This past week, the Supreme Court heard a case where a baker asked for a religious exemption to Colorado state law so that he wouldn’t have to sell a cake to gay people.
Earlier this year, the city council voted to ban licensed mental health professionals from trying to change minors’ sexual orientation or gender identity. The law had an exemption for religious counselors who aren’t licensed mental health professionals, and it was only about minors.
Liberty Counsel, which filed the suit, said that the ban violates people’s “sincerely held religious beliefs.”
The anti-LGBTQ hate group is known for having defended county clerk Kim Davis and her “constitutionally protected religious beliefs” that she claimed didn’t allow her to issue marriage licenses to same-sex couples.
Now they argue that Tampa’s ban “harms licensed counselors and their clients by prohibiting minors and their parents from obtaining the counseling services they choose, after receiving full disclosure and providing informed consent, to resolve, reduce, or eliminate unwanted same-sex sexual attractions, behaviors, or identity.”
Their suit claims that the ban is “viewpoint discrimination” that violates “First Amendment and state constitutional rights” protecting free speech and free practice of religion. The city’s “intrusion… into the sacrosanct therapeutic alliance” of a therapist and a kid’s parents is happening because the city “does not like the religious beliefs of a particular client,” which Liberty Counsel says is illegal.
In a statement, Liberty Counsel also said that the ban violates the Florida Patient’s Bill of Rights and Responsibilities, which “permits counselors to offer, and clients to receive, treatment methods that they and their mental or health care practitioner believe is in their best interest.”
The Florida Patient’s Bill of Rights and Responsibilities is available online and it says no such thing.
Mental health professionals don’t have a free speech right to sell any treatment they want. This is why they’re licensed in the first place. The government has a right to protect consumers by banning snake oil.

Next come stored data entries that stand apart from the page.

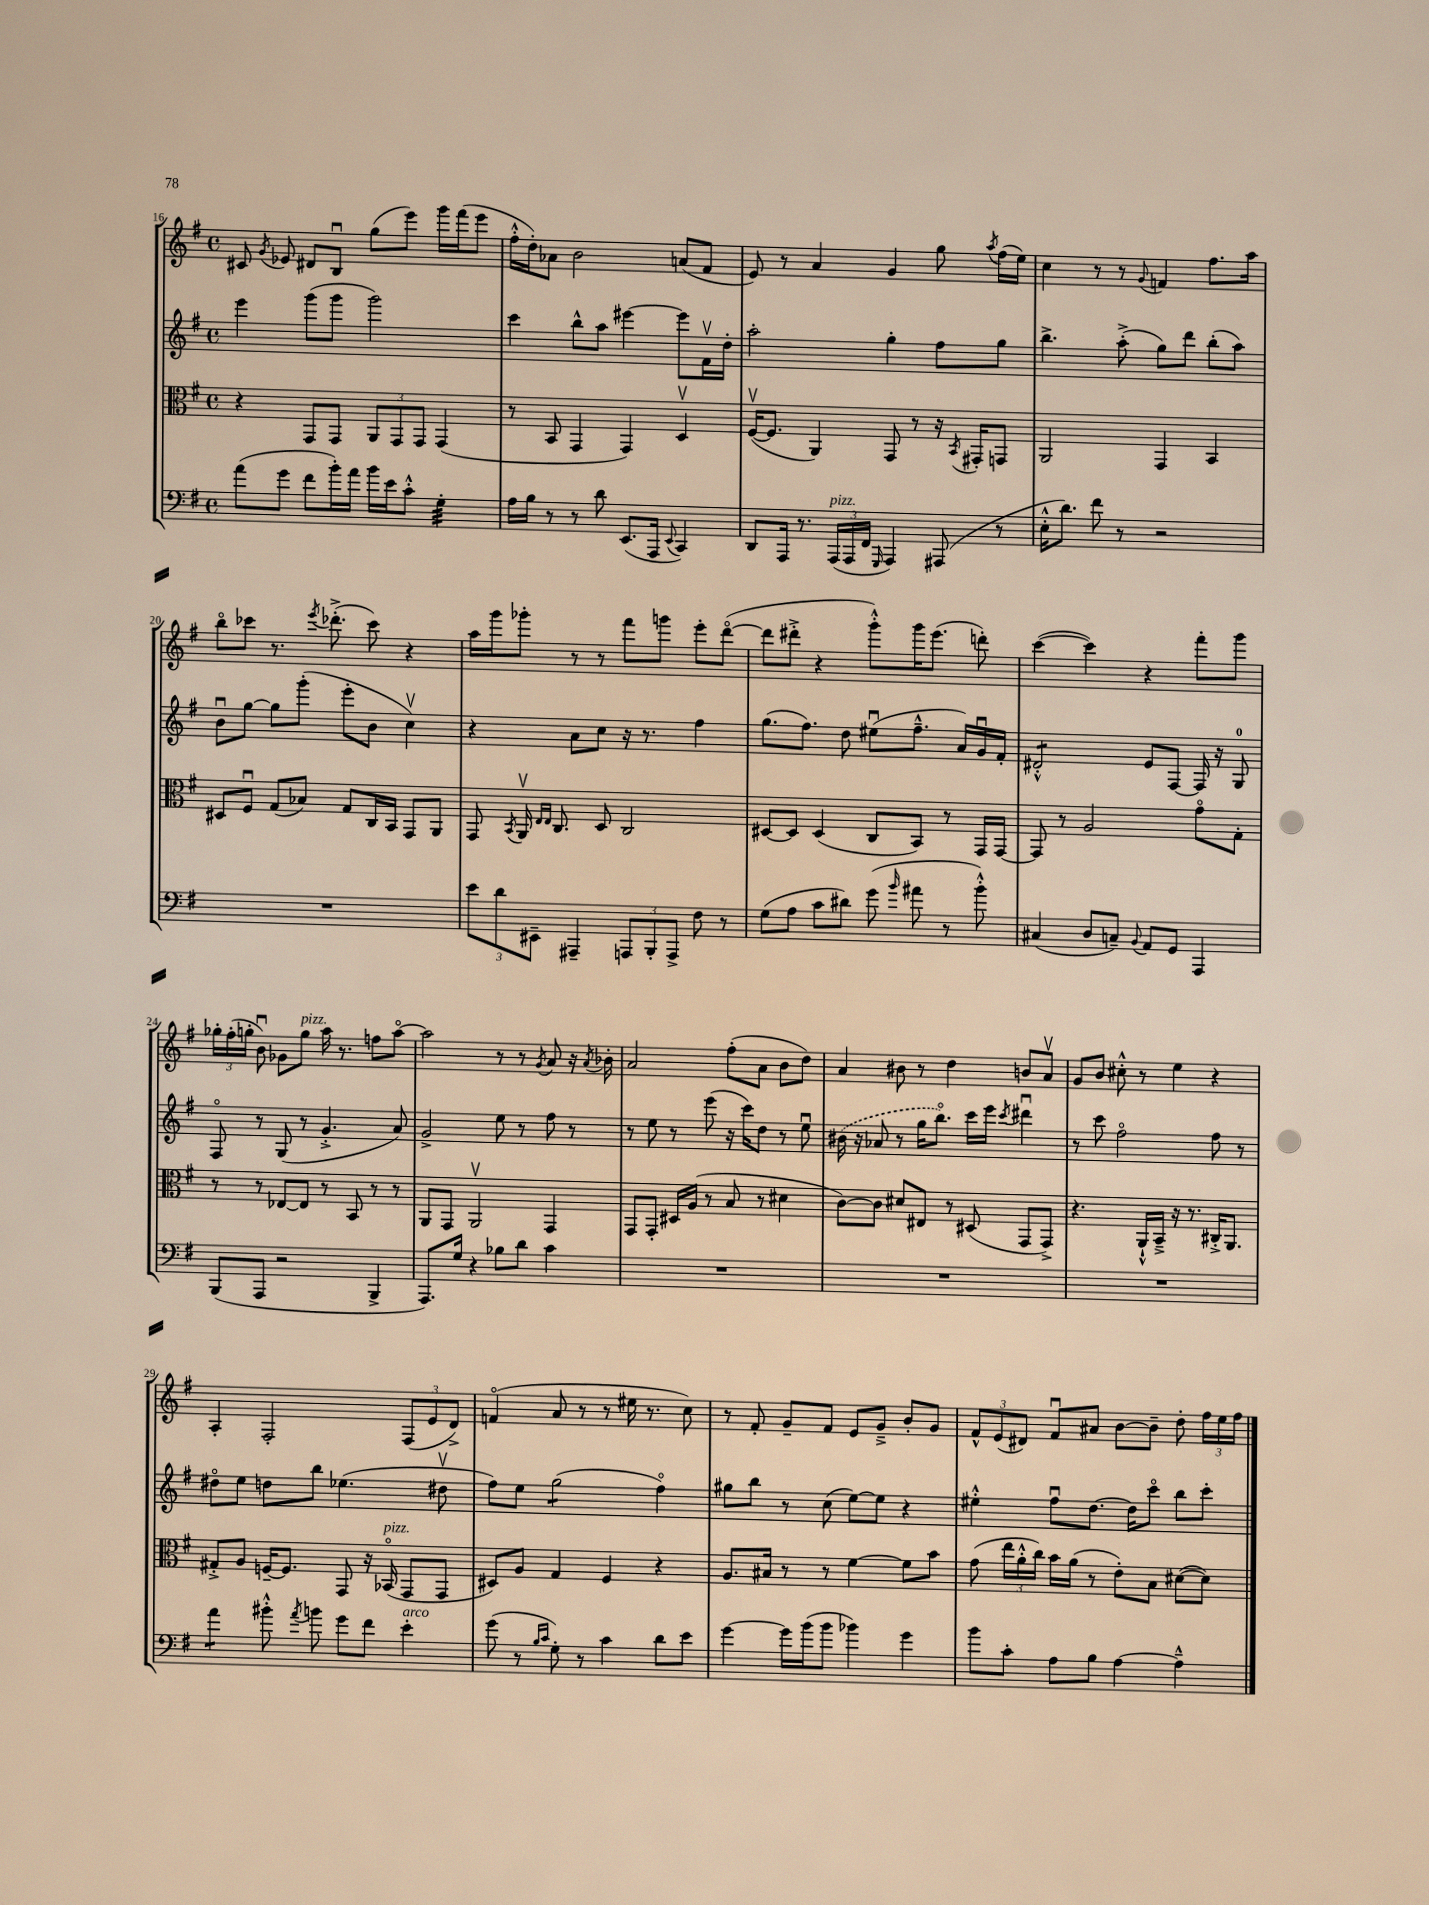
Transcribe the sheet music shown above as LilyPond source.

<<
\new StaffGroup <<
\new Staff = "s0" {
    \clef treble \key g \major \defaultTimeSignature \time 4/4
    \autoBeamOff cis'8 \acciaccatura { g'8 } ees'8 dis'8[ b8]\downbow g''8[( e'''8]) g'''16[ fis'''16( e'''8] |
    fis''16[-.-^ d''16-.) aes'8] b'2 a'8[( fis'8] |
    e'8) r8 a'4 g'4 g''8 \acciaccatura { a''8 } fis''16[( e''16]) |
    c''4 r8 r8 \appoggiatura { g'8 } f'4 fis''8.[ a''16] |
    b''8[\flageolet ces'''8] r8. \acciaccatura { e'''8 } des'''8.-.->( ces'''8) r4 |
    a''16[ g'''16 ges'''8]-. r8 r8 fis'''8[ g'''8] e'''8[-. d'''8]~\flageolet( |
    d'''8[ dis'''8]-.-> r4 g'''8[-.-^) g'''16 e'''8.]( d'''8-.) |
    c'''4~( c'''4) r4 fis'''8[-. g'''8] |
    \tuplet 3/2 { ges''16[-. fis''16-.( g''16]-. } b'8\downbow) ges'8[ g''8]^\markup { \italic "pizz." } a''16 r8. f''8[ a''8]~\flageolet |
    a''2 r8 r8 \acciaccatura { g'8 } a'8 r16 \acciaccatura { a'8 } bes'16-. |
    a'2 fis''8[-.( a'8] b'8[ d''8]) |
    a'4 bis'8 r8 d''4 b'8[ a'8]\upbow |
    g'8[ b'8] cis''8-.-^ r8 e''4 r4 |
    a4-. fis2-. \tuplet 3/2 { fis8[( e'8 d'8]->) } |
    f'4\flageolet( a'8 r8 r8 eis''16 r8. c''8) |
    r8 fis'8-. g'8[-- fis'8] e'8[ g'8]---> b'8[-. g'8] |
    \tuplet 3/2 { fis'8[-^ e'8( dis'8]) } fis'8[\downbow ais'8] b'8[~ b'8]-- d''8-. \tuplet 3/2 { fis''16[ e''16 fis''16] } \bar "|." |
}
\new Staff = "s1" {
    \clef treble \key g \major \defaultTimeSignature \time 4/4
    \autoBeamOff e'''4 g'''8[( g'''8] g'''2) |
    c'''4 b''8[-^ a''8] eis'''4~ eis'''8[ fis'16\upbow d''16]-. |
    a''2-. g''4-. fis''8[ g''8] |
    b''4.-> a''8-.->( g''8[) d'''8] b''8[-.( a''8]) |
    b'8[\downbow g''8]~ g''8[ g'''8]-.( e'''8[-. b'8] c''4\upbow) |
    r4 a'8[ c''8] r16 r8. fis''4 |
    g''8.[( fis''8.]) d''8 eis''8[\downbow( fis''8.]---^ a'16[) g'16\downbow fis'16]-. |
    dis'2:8-.-^ e'8[ fis8]~ fis16 r16 g8-0 |
    fis8\flageolet r8 g8( r8 g'4.-.-> a'8) |
    g'2-> e''8 r8 fis''8 r8 |
    r8 e''8 r8 e'''8( r16 c'''16[) d''8] r8 e''8\downbow |
    \once \slurDashed bis'16( r16 aes'8 r8 g''16[ b''8.]\flageolet) c'''16[ e'''16] \acciaccatura { c'''8 } dis'''4\downbow |
    r8 c'''8 fis''2\flageolet fis''8 r8 |
    dis''8[\flageolet e''8] d''8[ b''8] ees''4.( dis''8\upbow |
    fis''8[) e''8] g''2:8( fis''4\flageolet) |
    gis''8[ b''8] r8 c''8( e''8[~) e''8] r4 |
    eis''4-.-^ fis''8[\downbow d''8.]~ d''16[ c'''8]\flageolet b''8[ c'''8]-. \bar "|." |
}
\new Staff = "s2" {
    \clef alto \key g \major \defaultTimeSignature \time 4/4
    \autoBeamOff r4 g,8[ g,8] \tuplet 3/2 { a,8[ g,8 g,8] } g,4( |
    r8 b,8 g,4 g,4) d4\upbow |
    fis16[~\upbow( fis8.] a,4) g,8 r8 r16 \acciaccatura { b,8 } gis,16[-. g,8] |
    a,2 g,4 b,4 |
    dis8[ fis8]\downbow g8[( bes8]) g8[ c16 b,16] g,8[ a,8] |
    g,8 \acciaccatura { b,8 } a,16\upbow \grace { e16[ e16] } c8. d8 c2 |
    dis8[~ dis8] dis4( c8[ b,8]) r8 g,16[ g,16]~ |
    g,8 r8 a2 g'8[\flageolet g8]-. |
    r8 r8 ees8[~ ees8] r8 b,8 r8 r8 |
    a,8[ g,8] a,2\upbow g,4 |
    g,8[ g,8]-. dis16[ a16]( r8 b8 r8 dis'4 |
    c'8[~) c'8] dis'8[ eis8] r8 dis8( g,8[ g,8]->) |
    r4. a,16[-!-^ b,16]---> r16 r8. cis16[-.-> a,8.] |
    gis8[-.-> a8] f16[~-- f8.] g,8 r16 bes,16\flageolet^\markup { \italic "pizz." }( g,8[ g,8] |
    dis8[) a8] g4 fis4 r4 |
    a8.[ bis16] r8 r8 fis'4~ fis'8[ b'8] |
    g'8( \tuplet 3/2 { e''16[ a'16-.-^ c''16]) } b'16[ a'16]( r8 e'8[-.) b8] dis'8[~( dis'8]) \bar "|." |
}
\new Staff = "s3" {
    \clef bass \key g \major \defaultTimeSignature \time 4/4
    \autoBeamOff a'8[( g'8] fis'8[ b'16-.) a'16] b'16[ e'16 c'8]-.-^ g4:32-. |
    a16[ b16] r8 r8 d'8 e,8.[( a,,16] \appoggiatura { e,8 } c,4) |
    d,8[ a,,16] r8. \tuplet 3/2 { a,,16[^\markup { \italic "pizz." }( a,,16 fis,16] } \grace { g,,16 } a,,4) ais,,8( r8 |
    e16[-.-^ d'8.]) fis'8 r8 r2 |
    R1 |
    \tuplet 3/2 { e'8[ d'8 eis,8]-- } ais,,4-- \tuplet 3/2 { a,,8[ b,,8-. a,,8]-> } fis8 r8 |
    g8[( a8] c'8[ dis'8]) g'8( \grace { b'16 } ais'8 r8 b'8-.-^) |
    cis4( d8[ c8]--) \appoggiatura { b,8 } a,8[ g,8] a,,4 |
    b,,8[( a,,8] r2 b,,4-> |
    a,,8.[) g16] r4 bes8[ d'8] c'4 |
    R1 |
    R1 |
    R1 |
    a'4:8 bis'8-.-^ \acciaccatura { a'8 } b'8 g'8[ fis'8] e'4-.^\markup { \italic "arco" } |
    g'8( r8 \grace { b16[ c'16] } g8-.) r8 c'4 d'8[ e'8] |
    g'4~ g'16[ b'16( b'8] bes'4) g'4 |
    b'8[ c'8]-. a8[ b8] a4~ a4---^ \bar "|." |
}
>>
>>
\layout { \context { \Score currentBarNumber = #16 } }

Moreover, the ban is viewpoint neutral – it bans professionals of all faiths from practicing conversion therapy.
Last, why is an anti-choice group arguing that people have a right to any medical procedure they want and that the state should never come between a doctor and their patient? That’s the opposite of what they normally argue.
Since we’re talking about minors here, the government is also well within its rights to ban a form of child abuse. If an adult wants to see a therapist who will give them electric shocks while watching gay porn, that’s still legal in Tampa. But if an adult wants to force their child to see that therapist, it’s not.
It doesn’t even matter if the conversion therapy is nonviolent – it’s abusive to make a kid hate themselves for their sexuality or gender.